# Hello everyone!



## jackchaos (Mar 9, 2009)

Hello Everyone, a newby to CB but have been lurking here for a while. I'm a production mgr at my church. We're looking to add a truss across the movie theater that we meet in and move our main lights to it from the light trees on the sides for better angle/location and to add some intelligent lights.

would like to learn about truss (how much weight can what size support, etc) and lifting it , aiming lights on it since it's high in the air.

We're a portable church and set it up and tear it down every Sunday morning.

here's a few pics from this weekend. probably have to hit the rotate left button on all of them. 

TwitPic - Share photos on twitter

TwitPic - Share photos on twitter

TwitPic - Share photos on twitter

Looking forward to learning from you guys!

Edit: here's some video of the set/lighting from this weekend. Would really like some help/feedback on lighting. http://vimeo.com/3542810



jackchaos
Crosspoint Community Church :: Different to Make a Difference
decatur, al


----------



## DaveySimps (Mar 9, 2009)

Welcome jackchaos! Great to have you here. Be sure to stop by the wiki and check out the search function. There is a lot of info about truss there. You might want to try contacting a local vendor in your area with specific questions. Any vendor worth dealing with would be happy to help you with specific questions in regards to your usage. It is always good to develop good relationship with your local vendors. They can be an invaluable resource to you. A lot of the capacity rating of truss has to do with what kind of truss it is, how it is hung, and what exactly you are hanging and how it is distributed. A simple capacity rating does not necessarily offer you much useful information as far as rigging and safety is concerned. When in doubt, always contact a professional when you have any concern with rigging. 

As far as focusing is concerned, you will most likely want to get a man lift (such as a Genie or JLG lift) to focus with. You can use rope ladders and a fall arrest system, but that increases the complexity of the set up tremendously, not to mention logistic and training.

If you would not mind telling us where you heard about the site, that would be great. We are a nosy bunch around here. Enjoy CB!

~Dave


----------



## jackchaos (Mar 10, 2009)

thanks for the welcome Dave. I'll check out the wiki.

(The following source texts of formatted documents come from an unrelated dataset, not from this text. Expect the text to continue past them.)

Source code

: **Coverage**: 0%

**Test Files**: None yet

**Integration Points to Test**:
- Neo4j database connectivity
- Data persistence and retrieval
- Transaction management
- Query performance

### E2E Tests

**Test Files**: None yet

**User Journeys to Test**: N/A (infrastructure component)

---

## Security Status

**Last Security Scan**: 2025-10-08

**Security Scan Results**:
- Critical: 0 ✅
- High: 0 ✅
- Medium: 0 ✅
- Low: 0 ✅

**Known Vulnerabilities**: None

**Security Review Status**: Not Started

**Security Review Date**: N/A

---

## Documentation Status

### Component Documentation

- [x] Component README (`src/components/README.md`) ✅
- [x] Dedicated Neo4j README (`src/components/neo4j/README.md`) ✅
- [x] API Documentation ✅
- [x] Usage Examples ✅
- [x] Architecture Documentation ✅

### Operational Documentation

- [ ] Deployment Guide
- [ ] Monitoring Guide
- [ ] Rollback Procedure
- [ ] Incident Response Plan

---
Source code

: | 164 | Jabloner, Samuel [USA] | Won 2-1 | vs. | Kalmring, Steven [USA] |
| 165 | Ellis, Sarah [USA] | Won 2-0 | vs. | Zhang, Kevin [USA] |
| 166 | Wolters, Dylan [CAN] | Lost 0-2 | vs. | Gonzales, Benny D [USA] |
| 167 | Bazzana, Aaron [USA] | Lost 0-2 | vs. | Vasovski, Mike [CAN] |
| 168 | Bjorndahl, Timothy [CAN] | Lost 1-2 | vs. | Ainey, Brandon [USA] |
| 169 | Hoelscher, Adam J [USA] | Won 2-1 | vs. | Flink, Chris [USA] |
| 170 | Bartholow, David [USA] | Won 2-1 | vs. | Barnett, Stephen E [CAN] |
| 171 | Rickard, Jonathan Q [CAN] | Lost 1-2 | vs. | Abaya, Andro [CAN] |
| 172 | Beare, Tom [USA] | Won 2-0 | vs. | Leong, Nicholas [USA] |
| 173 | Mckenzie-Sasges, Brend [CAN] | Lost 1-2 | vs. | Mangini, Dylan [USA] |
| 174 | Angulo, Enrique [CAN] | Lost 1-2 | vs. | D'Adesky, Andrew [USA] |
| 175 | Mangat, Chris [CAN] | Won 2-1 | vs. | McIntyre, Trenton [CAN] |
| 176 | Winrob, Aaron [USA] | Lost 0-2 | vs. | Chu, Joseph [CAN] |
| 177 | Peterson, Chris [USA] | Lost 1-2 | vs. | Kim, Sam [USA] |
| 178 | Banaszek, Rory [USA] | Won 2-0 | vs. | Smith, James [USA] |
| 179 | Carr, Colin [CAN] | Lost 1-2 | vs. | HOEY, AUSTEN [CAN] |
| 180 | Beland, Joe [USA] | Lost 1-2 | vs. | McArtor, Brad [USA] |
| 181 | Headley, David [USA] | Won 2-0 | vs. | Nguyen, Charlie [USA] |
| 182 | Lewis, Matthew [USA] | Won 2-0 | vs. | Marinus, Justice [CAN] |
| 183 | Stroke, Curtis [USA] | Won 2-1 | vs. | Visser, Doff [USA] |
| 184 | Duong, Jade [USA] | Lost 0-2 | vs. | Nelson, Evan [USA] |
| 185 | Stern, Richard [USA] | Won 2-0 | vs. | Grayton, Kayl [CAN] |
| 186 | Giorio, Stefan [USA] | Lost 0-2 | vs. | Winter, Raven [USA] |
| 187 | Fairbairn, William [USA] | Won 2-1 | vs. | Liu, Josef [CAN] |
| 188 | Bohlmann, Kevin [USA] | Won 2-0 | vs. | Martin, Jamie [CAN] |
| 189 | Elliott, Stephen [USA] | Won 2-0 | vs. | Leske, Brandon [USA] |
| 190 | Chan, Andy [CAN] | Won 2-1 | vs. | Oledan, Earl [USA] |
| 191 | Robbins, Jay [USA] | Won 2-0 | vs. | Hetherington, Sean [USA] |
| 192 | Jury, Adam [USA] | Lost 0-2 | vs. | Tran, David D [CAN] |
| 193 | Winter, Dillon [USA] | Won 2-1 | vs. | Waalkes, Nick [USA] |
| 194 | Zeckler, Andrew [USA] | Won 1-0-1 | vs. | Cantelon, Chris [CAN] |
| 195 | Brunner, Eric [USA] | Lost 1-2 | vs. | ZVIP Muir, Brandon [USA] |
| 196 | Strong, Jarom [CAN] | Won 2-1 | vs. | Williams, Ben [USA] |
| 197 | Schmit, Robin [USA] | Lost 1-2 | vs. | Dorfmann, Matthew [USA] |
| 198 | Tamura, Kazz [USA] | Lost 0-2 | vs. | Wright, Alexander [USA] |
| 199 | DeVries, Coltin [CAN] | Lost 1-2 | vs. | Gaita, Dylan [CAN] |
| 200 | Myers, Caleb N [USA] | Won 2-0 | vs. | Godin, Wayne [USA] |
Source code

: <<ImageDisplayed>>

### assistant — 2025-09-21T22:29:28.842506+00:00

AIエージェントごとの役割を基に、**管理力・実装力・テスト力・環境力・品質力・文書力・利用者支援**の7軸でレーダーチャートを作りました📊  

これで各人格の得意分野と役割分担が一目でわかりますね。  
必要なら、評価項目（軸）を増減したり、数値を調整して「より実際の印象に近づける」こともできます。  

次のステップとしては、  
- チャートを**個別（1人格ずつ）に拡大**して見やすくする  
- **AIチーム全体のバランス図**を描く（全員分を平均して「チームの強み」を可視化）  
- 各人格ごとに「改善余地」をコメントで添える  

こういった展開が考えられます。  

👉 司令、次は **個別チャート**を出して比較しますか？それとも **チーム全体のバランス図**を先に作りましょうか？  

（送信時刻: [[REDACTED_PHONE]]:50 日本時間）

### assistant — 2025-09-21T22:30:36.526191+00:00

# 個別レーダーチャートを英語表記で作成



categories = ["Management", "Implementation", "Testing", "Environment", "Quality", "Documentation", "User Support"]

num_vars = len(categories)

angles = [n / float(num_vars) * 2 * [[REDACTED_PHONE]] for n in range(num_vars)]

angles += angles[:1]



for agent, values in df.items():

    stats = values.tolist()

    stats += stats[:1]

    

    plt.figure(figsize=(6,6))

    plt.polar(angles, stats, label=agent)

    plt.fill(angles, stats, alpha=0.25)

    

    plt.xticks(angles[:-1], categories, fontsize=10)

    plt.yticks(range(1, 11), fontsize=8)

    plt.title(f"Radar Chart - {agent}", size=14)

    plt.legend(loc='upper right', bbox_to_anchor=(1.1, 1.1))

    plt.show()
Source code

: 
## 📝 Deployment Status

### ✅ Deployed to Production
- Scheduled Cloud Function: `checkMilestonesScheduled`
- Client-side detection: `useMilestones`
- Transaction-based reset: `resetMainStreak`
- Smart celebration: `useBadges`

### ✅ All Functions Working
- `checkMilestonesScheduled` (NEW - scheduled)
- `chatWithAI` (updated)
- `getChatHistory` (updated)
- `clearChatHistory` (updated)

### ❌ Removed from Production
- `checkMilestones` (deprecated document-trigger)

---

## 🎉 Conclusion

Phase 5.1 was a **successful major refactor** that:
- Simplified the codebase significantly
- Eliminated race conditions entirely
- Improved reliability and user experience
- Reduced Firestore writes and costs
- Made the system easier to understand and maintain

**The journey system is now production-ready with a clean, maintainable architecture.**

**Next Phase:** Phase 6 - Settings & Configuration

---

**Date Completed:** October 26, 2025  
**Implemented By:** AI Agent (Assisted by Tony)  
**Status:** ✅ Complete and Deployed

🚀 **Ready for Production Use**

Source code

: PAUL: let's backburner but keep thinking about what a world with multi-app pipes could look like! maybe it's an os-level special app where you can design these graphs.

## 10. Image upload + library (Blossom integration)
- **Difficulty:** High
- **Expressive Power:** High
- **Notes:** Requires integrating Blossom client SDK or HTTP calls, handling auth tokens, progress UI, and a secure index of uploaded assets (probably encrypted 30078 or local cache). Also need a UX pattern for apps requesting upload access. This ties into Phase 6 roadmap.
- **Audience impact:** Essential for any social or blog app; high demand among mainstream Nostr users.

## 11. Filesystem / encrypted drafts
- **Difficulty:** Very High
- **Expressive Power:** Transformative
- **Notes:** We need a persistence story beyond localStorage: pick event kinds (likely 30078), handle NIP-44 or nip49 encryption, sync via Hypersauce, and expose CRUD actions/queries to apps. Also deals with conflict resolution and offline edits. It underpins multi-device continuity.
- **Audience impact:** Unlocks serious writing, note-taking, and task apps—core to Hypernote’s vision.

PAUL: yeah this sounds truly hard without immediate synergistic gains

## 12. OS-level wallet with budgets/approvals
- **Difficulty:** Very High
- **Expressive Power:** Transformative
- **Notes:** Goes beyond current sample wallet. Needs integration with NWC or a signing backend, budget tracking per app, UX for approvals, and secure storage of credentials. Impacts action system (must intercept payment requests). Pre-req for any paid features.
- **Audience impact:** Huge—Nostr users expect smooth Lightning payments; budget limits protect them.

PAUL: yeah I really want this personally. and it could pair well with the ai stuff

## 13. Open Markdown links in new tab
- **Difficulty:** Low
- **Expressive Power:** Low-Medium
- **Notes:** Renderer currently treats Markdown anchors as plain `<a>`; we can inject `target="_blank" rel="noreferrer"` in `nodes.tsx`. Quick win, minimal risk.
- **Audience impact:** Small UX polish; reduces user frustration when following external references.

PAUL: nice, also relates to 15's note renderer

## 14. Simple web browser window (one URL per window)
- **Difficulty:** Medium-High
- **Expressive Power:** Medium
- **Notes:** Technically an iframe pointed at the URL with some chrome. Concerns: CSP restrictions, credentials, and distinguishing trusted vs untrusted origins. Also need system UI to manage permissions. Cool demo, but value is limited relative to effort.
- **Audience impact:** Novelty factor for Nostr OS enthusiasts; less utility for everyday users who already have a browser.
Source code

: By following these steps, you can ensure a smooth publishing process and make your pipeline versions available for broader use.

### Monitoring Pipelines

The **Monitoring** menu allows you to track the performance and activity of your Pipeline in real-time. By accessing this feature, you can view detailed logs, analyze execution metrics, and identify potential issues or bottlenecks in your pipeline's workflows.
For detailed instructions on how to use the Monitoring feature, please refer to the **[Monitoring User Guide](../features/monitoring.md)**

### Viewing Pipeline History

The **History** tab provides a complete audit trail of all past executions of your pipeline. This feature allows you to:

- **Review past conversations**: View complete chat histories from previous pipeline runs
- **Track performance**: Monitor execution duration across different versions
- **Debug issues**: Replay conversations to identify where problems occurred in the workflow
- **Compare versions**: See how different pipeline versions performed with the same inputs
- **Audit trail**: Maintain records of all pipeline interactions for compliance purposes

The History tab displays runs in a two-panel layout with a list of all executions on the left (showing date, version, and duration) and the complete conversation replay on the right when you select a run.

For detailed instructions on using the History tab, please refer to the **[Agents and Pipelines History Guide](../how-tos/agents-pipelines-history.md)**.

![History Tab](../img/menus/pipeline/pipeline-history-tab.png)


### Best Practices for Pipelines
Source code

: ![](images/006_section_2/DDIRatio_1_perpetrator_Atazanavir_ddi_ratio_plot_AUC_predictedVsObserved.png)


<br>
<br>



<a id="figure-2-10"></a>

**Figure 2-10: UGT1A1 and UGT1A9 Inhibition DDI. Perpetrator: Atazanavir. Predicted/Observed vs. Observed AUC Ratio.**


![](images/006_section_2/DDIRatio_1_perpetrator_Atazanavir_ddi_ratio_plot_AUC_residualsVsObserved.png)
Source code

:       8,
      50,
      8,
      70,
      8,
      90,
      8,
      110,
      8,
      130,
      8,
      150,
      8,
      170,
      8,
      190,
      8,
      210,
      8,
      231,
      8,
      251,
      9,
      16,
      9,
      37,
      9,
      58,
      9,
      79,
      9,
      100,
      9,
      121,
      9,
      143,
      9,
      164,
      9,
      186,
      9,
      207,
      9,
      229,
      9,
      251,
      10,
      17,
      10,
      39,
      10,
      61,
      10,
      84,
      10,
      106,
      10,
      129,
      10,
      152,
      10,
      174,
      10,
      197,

I was searching for info about led lighting and then about hazers a different time and both searches brought me here. So I've lurked a while and have finally registered.

jackchaos


----------



## DaveySimps (Mar 10, 2009)

Glad you finally decided to register. If you cannot find what you need via search, don't hesitate to post in the Lighting Forum. I am sure you will get an answer there.

~Dave


----------